I was born in Scotland in 1938. My significant memory of Lonnie was his outstanding Rock Island Line which I loved at that time when I was a wee boy. God bless him, a name to remember without a doubt.
Roderick Rhodes, Canada

I was playing the skiffle session tape in my car today and loving it. I walked into the house and heard the news about Lonnie, so sad. Steve Millin, England

Lonnie was great - a true original. I have listened to Lonnie since the 50s. My favourite was his wonderful rendition of Nobody's Child. You will be sadly missed Lonnie but you left some great music behind.
Bill Birch, USA

Have enjoyed Lonnie's music for the last 40 years. Seven Golden Daffodils is a real favourite. I'll miss him.
Martyn Garwood, England

He was unique

Sue, UK
I grew up with his music, my parents were huge fans - we'll miss him, he was unique.
Sue, UK

Lonnie was truly one of the most seminal influences in British pop music. Without him, the music of the last 45 years changes incalculably. A true legend has passed.
Rando Wilson, USA

Without Lonnie, there would have been no Beatles, Elvis Costello or Ian McNabb. RIP to a great inspiration.
Mike, UK

An era has passed

Dave Cockle, UK
So sad to hear of Lonnie's passing. A wonderful entertainer who will be sadly missed by many, he gave so much energy and fun at all his performances. An era has passed.
Dave Cockle, UK

I met Mr Donegan in 1992 when I looked after him in hospital.
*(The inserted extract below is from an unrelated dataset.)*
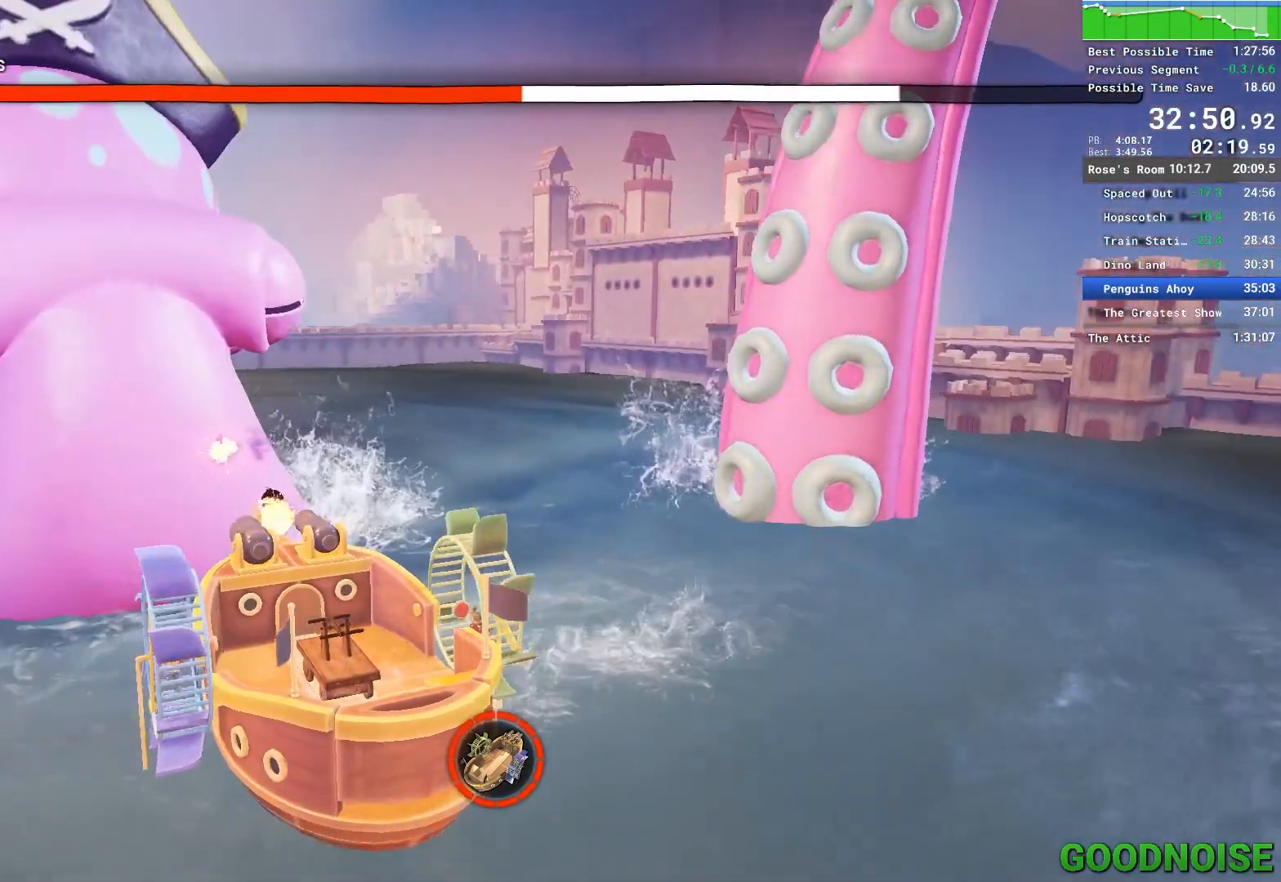
{"keys": ["s"], "mouse": ["left"], "events": [[50, "mouse_left", "down"]]}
I had no idea who he was, he just said "call me Lonnie". The public sent him sacks of mail addressed simply "The King of Skiffle, Guy's Hospital". His guitar and music helped him to recover along with the support of his worldwide fans and friends.
Malcolm, Australia

I once saw this man in concert and I can honestly say it was the best concert I have ever been to. He was very talented and he had the audience in the palm of his hand. Lonnie Donegan was a man who reminded me of my childhood whenever I heard him on the radio, usually singing My Old Man's a Dustman. The man was a big influence on John Lennon and Great Britain will be a much poorer place without him. RIP Lonnie.
Geoff, Wales

My Old Man's a Dustman was the first song I ever learned to sing as a child, he will be sadly missed.
John, England

A really nice guy with a great talent

Susan, UK/USA
I used to live about half a mile from the first home Lonnie Donegan bought after his early success. As kids we used to walk past his house, which had a wrought iron guitar on the door. I loved his music and it was such a thrill to occasionally get a glimpse of him. A really nice guy with a great talent.
Susan, UK/USA

I was very fortunate to see his final show in Nottingham last week. Although clearly in a great deal of discomfort prior to the show he still provided a performance that, in my opinion, could not be bettered. A real musician.
Kevin, England

I recently visited the Beatles experience in Liverpool and saw how inspirational Lonnie was to them and other 60s groups. I saw him live last year and he, as always, put his whole self into the performance. He died the same date my father did in 1975. My father was a great fan of his. I hope they can now meet.
Jim Bassett, England

A true gentleman who was lovely to his fans

Nicky, England
I met Lonnie after a concert in Ipswich about 20 years ago. I remember him as a true gentleman who was lovely to his fans.
Nicky, England

Having had the pleasure of seeing Lonnie just a few days ago in Tunbridge Wells, he was in sparkling form, thanks for the music and some great memories, we'll all have a drink on you, Lonnie!
Kevin Spencer, UK

A great entertainer who will be sorely missed. I remember driving my father up the wall with my first (and only) record in the fifties - Cumberland Gap. I played it over and over again. It wasn't much later when I doubled my record collection by buying My Old Man's a Dustman - to my father's total dismay! In later years, he did admit that he quite liked Lonnie. My sincere condolences to his family and close friends.
Rex White, England/Norway

Lonnie was the king of skiffle

Barry Eva, Englishman now in the USA
Lonnie brought music to the masses. His songs were and still are an inspiration to millions. In every pub, club or karaoke where his songs are still sung and loved by all ages, he will be missed. Skiffle has feet tapping of all ages, and Lonnie was the king of skiffle.
Barry Eva, Englishman now in the USA

The true forefather of British music. The most talented performer this country has seen
David Parrish, UK

I had the pleasure of seeing Lonnie at the Cropredy Festival last year. He produced a thoroughly entertaining set which. A great musician and entertainer, he will be sadly missed.
Barry, England

Lonnie - although you are no longer with us, your musical legacy will still be around for all time.
John Scaife, England

I met Lonnie Donegan at the Empire Theatre in Liverpool where he was appearing on May 29, 1957. I was 15 at the time.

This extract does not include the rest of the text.